------ Bereitgestellte Daten

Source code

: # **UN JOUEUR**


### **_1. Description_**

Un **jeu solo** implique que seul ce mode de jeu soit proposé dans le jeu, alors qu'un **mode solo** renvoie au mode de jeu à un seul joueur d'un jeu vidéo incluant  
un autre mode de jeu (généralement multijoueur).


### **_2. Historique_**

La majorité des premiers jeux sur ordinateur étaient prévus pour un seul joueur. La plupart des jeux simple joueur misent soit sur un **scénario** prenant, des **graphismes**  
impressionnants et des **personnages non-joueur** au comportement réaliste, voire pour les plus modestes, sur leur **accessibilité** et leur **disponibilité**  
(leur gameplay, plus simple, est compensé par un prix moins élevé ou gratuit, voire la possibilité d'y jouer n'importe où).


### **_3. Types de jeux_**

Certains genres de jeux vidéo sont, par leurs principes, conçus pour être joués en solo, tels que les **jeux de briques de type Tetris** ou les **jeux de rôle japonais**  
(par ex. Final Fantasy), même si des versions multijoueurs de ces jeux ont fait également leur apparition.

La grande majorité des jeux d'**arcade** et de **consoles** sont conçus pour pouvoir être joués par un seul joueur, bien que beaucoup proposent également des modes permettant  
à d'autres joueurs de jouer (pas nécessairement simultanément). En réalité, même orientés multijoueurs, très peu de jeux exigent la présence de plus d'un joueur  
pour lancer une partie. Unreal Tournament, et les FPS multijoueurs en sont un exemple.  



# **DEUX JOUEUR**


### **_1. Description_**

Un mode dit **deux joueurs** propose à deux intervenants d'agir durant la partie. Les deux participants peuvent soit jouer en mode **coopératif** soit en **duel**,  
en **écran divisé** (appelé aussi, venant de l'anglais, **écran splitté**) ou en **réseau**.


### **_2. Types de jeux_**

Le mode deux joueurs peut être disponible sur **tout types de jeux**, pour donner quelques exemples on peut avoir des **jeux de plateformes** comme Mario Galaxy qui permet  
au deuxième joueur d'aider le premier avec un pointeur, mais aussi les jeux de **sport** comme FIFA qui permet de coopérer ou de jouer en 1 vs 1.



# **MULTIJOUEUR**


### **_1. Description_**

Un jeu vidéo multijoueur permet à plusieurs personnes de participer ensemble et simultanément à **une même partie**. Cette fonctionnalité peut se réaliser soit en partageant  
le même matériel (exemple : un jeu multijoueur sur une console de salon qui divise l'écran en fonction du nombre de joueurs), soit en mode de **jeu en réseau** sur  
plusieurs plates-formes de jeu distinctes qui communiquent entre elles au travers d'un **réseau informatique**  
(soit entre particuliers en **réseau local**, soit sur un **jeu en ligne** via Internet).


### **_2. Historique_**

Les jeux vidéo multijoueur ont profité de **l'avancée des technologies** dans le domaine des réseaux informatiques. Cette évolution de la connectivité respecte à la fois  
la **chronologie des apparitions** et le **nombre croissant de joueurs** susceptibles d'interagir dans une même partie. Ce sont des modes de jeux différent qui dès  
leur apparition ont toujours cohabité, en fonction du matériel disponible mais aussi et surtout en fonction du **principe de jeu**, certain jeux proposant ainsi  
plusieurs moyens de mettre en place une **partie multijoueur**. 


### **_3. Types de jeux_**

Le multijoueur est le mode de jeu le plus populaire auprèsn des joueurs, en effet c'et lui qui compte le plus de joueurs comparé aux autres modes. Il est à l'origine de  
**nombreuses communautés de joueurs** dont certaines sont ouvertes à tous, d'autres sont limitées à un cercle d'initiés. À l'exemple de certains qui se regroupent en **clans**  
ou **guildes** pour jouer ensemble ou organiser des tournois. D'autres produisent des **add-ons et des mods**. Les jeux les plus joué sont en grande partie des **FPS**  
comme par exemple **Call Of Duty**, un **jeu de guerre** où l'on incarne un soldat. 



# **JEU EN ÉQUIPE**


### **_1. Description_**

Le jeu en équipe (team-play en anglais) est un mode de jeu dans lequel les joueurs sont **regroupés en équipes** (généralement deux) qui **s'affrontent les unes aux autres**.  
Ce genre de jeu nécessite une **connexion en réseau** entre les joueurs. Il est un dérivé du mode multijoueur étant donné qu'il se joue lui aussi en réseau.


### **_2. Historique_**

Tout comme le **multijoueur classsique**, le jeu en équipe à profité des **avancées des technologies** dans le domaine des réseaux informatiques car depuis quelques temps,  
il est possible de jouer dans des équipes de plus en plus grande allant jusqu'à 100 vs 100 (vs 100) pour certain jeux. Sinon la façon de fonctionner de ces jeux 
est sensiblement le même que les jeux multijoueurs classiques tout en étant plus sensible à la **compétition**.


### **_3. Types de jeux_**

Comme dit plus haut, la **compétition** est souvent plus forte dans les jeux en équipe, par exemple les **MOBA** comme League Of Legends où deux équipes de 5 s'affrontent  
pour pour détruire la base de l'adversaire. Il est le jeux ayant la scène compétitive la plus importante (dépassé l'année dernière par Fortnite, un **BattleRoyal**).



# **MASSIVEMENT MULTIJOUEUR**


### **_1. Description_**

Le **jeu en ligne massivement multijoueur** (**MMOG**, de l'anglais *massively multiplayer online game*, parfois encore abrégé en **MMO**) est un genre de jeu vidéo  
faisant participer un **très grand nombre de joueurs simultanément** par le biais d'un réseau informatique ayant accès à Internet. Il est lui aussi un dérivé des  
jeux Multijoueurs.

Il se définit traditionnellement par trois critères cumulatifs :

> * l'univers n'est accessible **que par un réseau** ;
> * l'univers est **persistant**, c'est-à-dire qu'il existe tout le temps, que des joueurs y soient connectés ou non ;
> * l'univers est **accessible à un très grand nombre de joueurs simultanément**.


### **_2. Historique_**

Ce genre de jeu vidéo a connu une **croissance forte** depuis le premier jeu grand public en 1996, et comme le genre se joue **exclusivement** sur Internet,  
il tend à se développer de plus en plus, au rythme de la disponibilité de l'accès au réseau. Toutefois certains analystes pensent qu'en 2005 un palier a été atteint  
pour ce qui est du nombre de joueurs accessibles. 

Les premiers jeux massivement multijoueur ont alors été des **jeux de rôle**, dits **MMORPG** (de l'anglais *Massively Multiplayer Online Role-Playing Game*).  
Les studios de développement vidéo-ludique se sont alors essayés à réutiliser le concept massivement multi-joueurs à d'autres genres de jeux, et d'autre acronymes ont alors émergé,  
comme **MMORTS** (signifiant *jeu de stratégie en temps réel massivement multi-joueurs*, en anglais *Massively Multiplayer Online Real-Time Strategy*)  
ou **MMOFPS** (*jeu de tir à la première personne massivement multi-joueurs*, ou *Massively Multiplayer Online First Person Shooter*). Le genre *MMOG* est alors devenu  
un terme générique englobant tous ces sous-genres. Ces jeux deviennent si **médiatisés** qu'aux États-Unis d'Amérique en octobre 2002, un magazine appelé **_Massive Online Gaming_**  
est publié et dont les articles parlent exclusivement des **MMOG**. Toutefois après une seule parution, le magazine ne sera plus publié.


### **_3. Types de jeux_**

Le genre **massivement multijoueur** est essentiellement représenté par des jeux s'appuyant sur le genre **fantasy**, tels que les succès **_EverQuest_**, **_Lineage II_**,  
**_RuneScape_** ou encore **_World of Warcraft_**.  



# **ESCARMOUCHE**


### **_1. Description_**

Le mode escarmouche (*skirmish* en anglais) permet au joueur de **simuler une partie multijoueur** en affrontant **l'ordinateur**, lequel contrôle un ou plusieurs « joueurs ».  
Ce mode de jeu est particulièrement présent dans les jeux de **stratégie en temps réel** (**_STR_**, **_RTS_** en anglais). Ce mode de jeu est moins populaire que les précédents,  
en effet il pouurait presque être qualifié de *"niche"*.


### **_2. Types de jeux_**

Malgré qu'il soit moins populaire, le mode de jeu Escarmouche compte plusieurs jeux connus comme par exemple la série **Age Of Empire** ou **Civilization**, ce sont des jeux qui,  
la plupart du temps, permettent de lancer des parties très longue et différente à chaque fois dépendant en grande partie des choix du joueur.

------------

- Aufgabe:
Setze die Zeilen der Auflistung in eine Markdown-Tabelle mit den Spalten „Nr.“ und „Text“. Beginne mit der Zeile mit „Il se définit“, führe sie bis einschließlich der Zeile mit „pour ce qui“ weiter und lass Leerzeilen weg.

- Erwartete Antwort:
| Nr. | Text |
|---|---|
| 1 | Il se définit traditionnellement par trois critères cumulatifs : |
| 2 | > * l'univers n'est accessible **que par un réseau** ; |
| 3 | > * l'univers est **persistant**, c'est-à-dire qu'il existe tout le temps, que des joueurs y soient connectés ou non ; |
| 4 | > * l'univers est **accessible à un très grand nombre de joueurs simultanément**. |
| 5 | ### **_2. Historique_** |
| 6 | Ce genre de jeu vidéo a connu une **croissance forte** depuis le premier jeu grand public en 1996, et comme le genre se joue **exclusivement** sur Internet,   |
| 7 | il tend à se développer de plus en plus, au rythme de la disponibilité de l'accès au réseau. Toutefois certains analystes pensent qu'en 2005 un palier a été atteint   |
| 8 | pour ce qui est du nombre de joueurs accessibles.  |